▶ _Your objective_: Turn the lines below into a JSON list of strings, one string per line, leaving out any blank lines.

▶ _Records for the exercise_:
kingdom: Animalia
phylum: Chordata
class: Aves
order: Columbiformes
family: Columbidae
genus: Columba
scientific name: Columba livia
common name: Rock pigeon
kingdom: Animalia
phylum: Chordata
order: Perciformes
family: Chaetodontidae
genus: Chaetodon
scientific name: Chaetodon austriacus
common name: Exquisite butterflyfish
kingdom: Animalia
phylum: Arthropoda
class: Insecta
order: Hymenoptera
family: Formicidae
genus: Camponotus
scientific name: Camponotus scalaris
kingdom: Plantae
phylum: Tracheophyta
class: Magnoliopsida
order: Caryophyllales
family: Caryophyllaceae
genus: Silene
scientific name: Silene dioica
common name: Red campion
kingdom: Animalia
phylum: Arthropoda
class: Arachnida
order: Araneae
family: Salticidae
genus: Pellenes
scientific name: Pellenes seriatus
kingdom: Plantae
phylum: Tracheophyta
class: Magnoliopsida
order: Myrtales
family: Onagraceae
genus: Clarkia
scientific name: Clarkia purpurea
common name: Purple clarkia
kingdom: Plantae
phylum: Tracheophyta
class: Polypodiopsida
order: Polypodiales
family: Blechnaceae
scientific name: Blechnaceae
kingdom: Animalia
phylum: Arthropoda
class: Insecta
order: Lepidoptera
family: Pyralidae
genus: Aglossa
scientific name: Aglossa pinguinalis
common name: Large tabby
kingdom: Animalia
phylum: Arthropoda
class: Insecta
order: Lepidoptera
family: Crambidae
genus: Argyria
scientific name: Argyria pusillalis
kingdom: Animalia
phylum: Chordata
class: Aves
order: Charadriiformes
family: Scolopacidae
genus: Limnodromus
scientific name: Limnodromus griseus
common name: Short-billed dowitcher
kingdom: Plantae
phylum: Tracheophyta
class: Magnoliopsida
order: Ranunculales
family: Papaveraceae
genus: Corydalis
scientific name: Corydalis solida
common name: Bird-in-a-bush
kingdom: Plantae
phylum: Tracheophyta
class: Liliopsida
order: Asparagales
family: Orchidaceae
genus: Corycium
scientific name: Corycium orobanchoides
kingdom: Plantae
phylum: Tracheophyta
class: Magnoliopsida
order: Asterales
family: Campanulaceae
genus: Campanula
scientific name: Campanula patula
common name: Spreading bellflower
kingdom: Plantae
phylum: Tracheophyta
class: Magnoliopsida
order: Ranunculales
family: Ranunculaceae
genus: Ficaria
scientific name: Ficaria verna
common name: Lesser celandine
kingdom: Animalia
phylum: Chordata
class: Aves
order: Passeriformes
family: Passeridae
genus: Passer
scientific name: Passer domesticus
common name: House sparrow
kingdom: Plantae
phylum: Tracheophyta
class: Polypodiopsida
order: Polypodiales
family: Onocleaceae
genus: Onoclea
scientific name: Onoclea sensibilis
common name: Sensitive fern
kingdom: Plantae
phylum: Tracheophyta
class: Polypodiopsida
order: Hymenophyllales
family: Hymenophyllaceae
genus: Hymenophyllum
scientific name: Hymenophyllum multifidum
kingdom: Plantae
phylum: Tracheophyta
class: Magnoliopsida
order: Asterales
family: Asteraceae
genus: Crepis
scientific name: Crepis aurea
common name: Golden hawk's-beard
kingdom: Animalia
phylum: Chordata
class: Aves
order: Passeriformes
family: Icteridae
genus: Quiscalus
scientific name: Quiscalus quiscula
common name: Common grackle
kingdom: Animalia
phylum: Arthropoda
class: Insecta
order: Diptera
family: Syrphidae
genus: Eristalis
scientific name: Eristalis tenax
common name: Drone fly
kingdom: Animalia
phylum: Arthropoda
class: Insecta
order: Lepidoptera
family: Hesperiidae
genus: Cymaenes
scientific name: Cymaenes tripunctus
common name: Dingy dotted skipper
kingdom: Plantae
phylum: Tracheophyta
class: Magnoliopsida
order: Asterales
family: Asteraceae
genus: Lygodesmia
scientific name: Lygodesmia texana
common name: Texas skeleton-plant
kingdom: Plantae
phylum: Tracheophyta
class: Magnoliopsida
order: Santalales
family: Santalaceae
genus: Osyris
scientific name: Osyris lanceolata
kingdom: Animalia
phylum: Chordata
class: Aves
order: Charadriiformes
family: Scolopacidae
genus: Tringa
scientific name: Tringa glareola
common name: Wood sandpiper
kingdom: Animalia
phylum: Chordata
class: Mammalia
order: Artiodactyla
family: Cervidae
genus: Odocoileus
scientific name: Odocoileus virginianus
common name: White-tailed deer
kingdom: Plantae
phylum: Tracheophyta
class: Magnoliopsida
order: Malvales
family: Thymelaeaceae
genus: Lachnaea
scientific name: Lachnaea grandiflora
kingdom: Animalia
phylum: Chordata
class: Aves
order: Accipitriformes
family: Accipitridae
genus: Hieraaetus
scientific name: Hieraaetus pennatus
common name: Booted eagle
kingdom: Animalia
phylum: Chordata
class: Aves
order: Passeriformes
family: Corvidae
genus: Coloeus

▶ _Task result_:
[
  "kingdom: Animalia",
  "phylum: Chordata",
  "class: Aves",
  "order: Columbiformes",
  "family: Columbidae",
  "genus: Columba",
  "scientific name: Columba livia",
  "common name: Rock pigeon",
  "kingdom: Animalia",
  "phylum: Chordata",
  "order: Perciformes",
  "family: Chaetodontidae",
  "genus: Chaetodon",
  "scientific name: Chaetodon austriacus",
  "common name: Exquisite butterflyfish",
  "kingdom: Animalia",
  "phylum: Arthropoda",
  "class: Insecta",
  "order: Hymenoptera",
  "family: Formicidae",
  "genus: Camponotus",
  "scientific name: Camponotus scalaris",
  "kingdom: Plantae",
  "phylum: Tracheophyta",
  "class: Magnoliopsida",
  "order: Caryophyllales",
  "family: Caryophyllaceae",
  "genus: Silene",
  "scientific name: Silene dioica",
  "common name: Red campion",
  "kingdom: Animalia",
  "phylum: Arthropoda",
  "class: Arachnida",
  "order: Araneae",
  "family: Salticidae",
  "genus: Pellenes",
  "scientific name: Pellenes seriatus",
  "kingdom: Plantae",
  "phylum: Tracheophyta",
  "class: Magnoliopsida",
  "order: Myrtales",
  "family: Onagraceae",
  "genus: Clarkia",
  "scientific name: Clarkia purpurea",
  "common name: Purple clarkia",
  "kingdom: Plantae",
  "phylum: Tracheophyta",
  "class: Polypodiopsida",
  "order: Polypodiales",
  "family: Blechnaceae",
  "scientific name: Blechnaceae",
  "kingdom: Animalia",
  "phylum: Arthropoda",
  "class: Insecta",
  "order: Lepidoptera",
  "family: Pyralidae",
  "genus: Aglossa",
  "scientific name: Aglossa pinguinalis",
  "common name: Large tabby",
  "kingdom: Animalia",
  "phylum: Arthropoda",
  "class: Insecta",
  "order: Lepidoptera",
  "family: Crambidae",
  "genus: Argyria",
  "scientific name: Argyria pusillalis",
  "kingdom: Animalia",
  "phylum: Chordata",
  "class: Aves",
  "order: Charadriiformes",
  "family: Scolopacidae",
  "genus: Limnodromus",
  "scientific name: Limnodromus griseus",
  "common name: Short-billed dowitcher",
  "kingdom: Plantae",
  "phylum: Tracheophyta",
  "class: Magnoliopsida",
  "order: Ranunculales",
  "family: Papaveraceae",
  "genus: Corydalis",
  "scientific name: Corydalis solida",
  "common name: Bird-in-a-bush",
  "kingdom: Plantae",
  "phylum: Tracheophyta",
  "class: Liliopsida",
  "order: Asparagales",
  "family: Orchidaceae",
  "genus: Corycium",
  "scientific name: Corycium orobanchoides",
  "kingdom: Plantae",
  "phylum: Tracheophyta",
  "class: Magnoliopsida",
  "order: Asterales",
  "family: Campanulaceae",
  "genus: Campanula",
  "scientific name: Campanula patula",
  "common name: Spreading bellflower",
  "kingdom: Plantae",
  "phylum: Tracheophyta",
  "class: Magnoliopsida",
  "order: Ranunculales",
  "family: Ranunculaceae",
  "genus: Ficaria",
  "scientific name: Ficaria verna",
  "common name: Lesser celandine",
  "kingdom: Animalia",
  "phylum: Chordata",
  "class: Aves",
  "order: Passeriformes",
  "family: Passeridae",
  "genus: Passer",
  "scientific name: Passer domesticus",
  "common name: House sparrow",
  "kingdom: Plantae",
  "phylum: Tracheophyta",
  "class: Polypodiopsida",
  "order: Polypodiales",
  "family: Onocleaceae",
  "genus: Onoclea",
  "scientific name: Onoclea sensibilis",
  "common name: Sensitive fern",
  "kingdom: Plantae",
  "phylum: Tracheophyta",
  "class: Polypodiopsida",
  "order: Hymenophyllales",
  "family: Hymenophyllaceae",
  "genus: Hymenophyllum",
  "scientific name: Hymenophyllum multifidum",
  "kingdom: Plantae",
  "phylum: Tracheophyta",
  "class: Magnoliopsida",
  "order: Asterales",
  "family: Asteraceae",
  "genus: Crepis",
  "scientific name: Crepis aurea",
  "common name: Golden hawk's-beard",
  "kingdom: Animalia",
  "phylum: Chordata",
  "class: Aves",
  "order: Passeriformes",
  "family: Icteridae",
  "genus: Quiscalus",
  "scientific name: Quiscalus quiscula",
  "common name: Common grackle",
  "kingdom: Animalia",
  "phylum: Arthropoda",
  "class: Insecta",
  "order: Diptera",
  "family: Syrphidae",
  "genus: Eristalis",
  "scientific name: Eristalis tenax",
  "common name: Drone fly",
  "kingdom: Animalia",
  "phylum: Arthropoda",
  "class: Insecta",
  "order: Lepidoptera",
  "family: Hesperiidae",
  "genus: Cymaenes",
  "scientific name: Cymaenes tripunctus",
  "common name: Dingy dotted skipper",
  "kingdom: Plantae",
  "phylum: Tracheophyta",
  "class: Magnoliopsida",
  "order: Asterales",
  "family: Asteraceae",
  "genus: Lygodesmia",
  "scientific name: Lygodesmia texana",
  "common name: Texas skeleton-plant",
  "kingdom: Plantae",
  "phylum: Tracheophyta",
  "class: Magnoliopsida",
  "order: Santalales",
  "family: Santalaceae",
  "genus: Osyris",
  "scientific name: Osyris lanceolata",
  "kingdom: Animalia",
  "phylum: Chordata",
  "class: Aves",
  "order: Charadriiformes",
  "family: Scolopacidae",
  "genus: Tringa",
  "scientific name: Tringa glareola",
  "common name: Wood sandpiper",
  "kingdom: Animalia",
  "phylum: Chordata",
  "class: Mammalia",
  "order: Artiodactyla",
  "family: Cervidae",
  "genus: Odocoileus",
  "scientific name: Odocoileus virginianus",
  "common name: White-tailed deer",
  "kingdom: Plantae",
  "phylum: Tracheophyta",
  "class: Magnoliopsida",
  "order: Malvales",
  "family: Thymelaeaceae",
  "genus: Lachnaea",
  "scientific name: Lachnaea grandiflora",
  "kingdom: Animalia",
  "phylum: Chordata",
  "class: Aves",
  "order: Accipitriformes",
  "family: Accipitridae",
  "genus: Hieraaetus",
  "scientific name: Hieraaetus pennatus",
  "common name: Booted eagle",
  "kingdom: Animalia",
  "phylum: Chordata",
  "class: Aves",
  "order: Passeriformes",
  "family: Corvidae",
  "genus: Coloeus"
]